● **TASK DESCRIPTION**: Count the lines in the material below that contain the string "lens", with case counting, and give only that number.

● **MATERIAL PROVIDED**:

※ ※ ※

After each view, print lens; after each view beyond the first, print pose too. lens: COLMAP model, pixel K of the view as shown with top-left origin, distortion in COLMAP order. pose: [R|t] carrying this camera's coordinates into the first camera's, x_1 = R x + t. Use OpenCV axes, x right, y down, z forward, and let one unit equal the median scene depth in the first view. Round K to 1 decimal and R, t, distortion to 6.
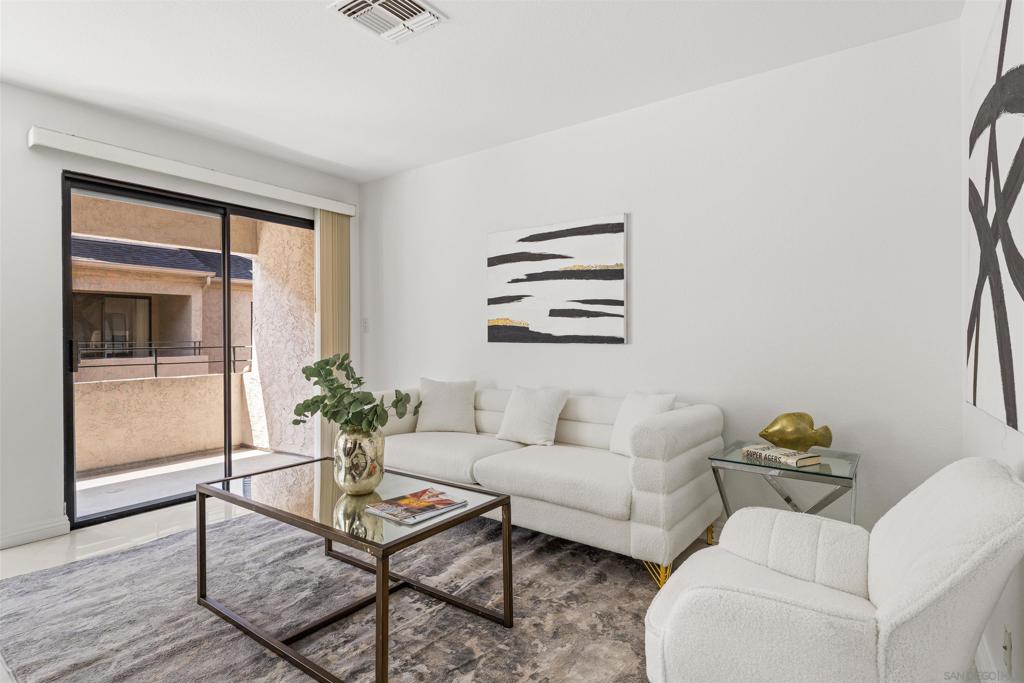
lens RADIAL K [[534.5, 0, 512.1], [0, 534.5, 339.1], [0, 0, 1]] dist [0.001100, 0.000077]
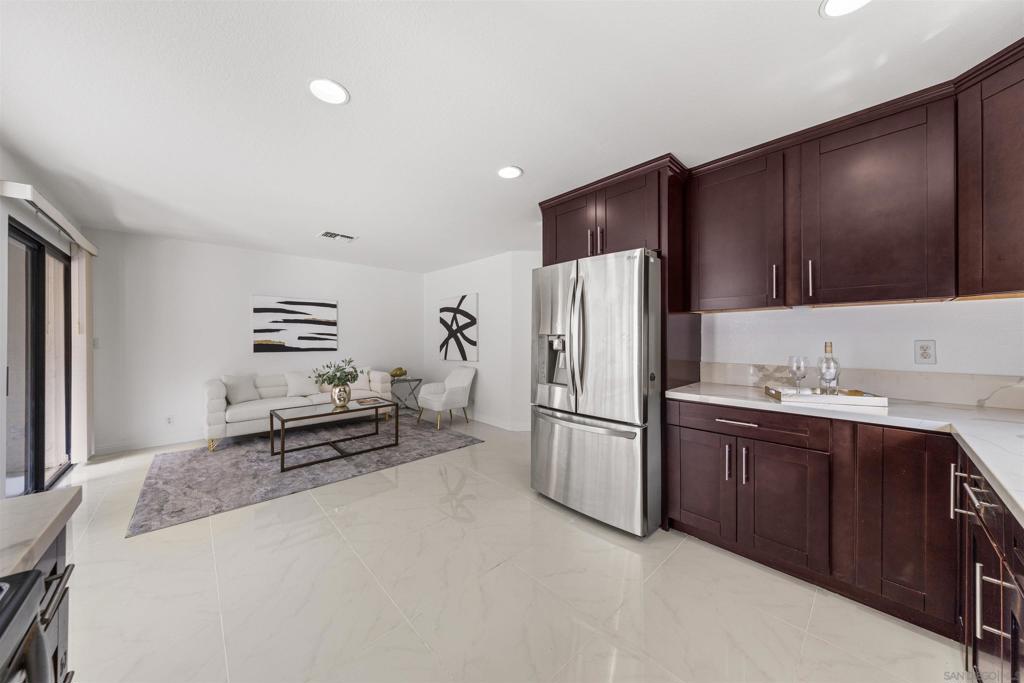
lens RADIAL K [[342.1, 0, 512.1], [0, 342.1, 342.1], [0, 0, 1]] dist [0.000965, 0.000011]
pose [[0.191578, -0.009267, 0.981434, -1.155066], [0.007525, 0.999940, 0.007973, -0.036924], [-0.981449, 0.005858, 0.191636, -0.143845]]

※ ※ ※

● **OUTPUT OF THE EXERCISE**: 3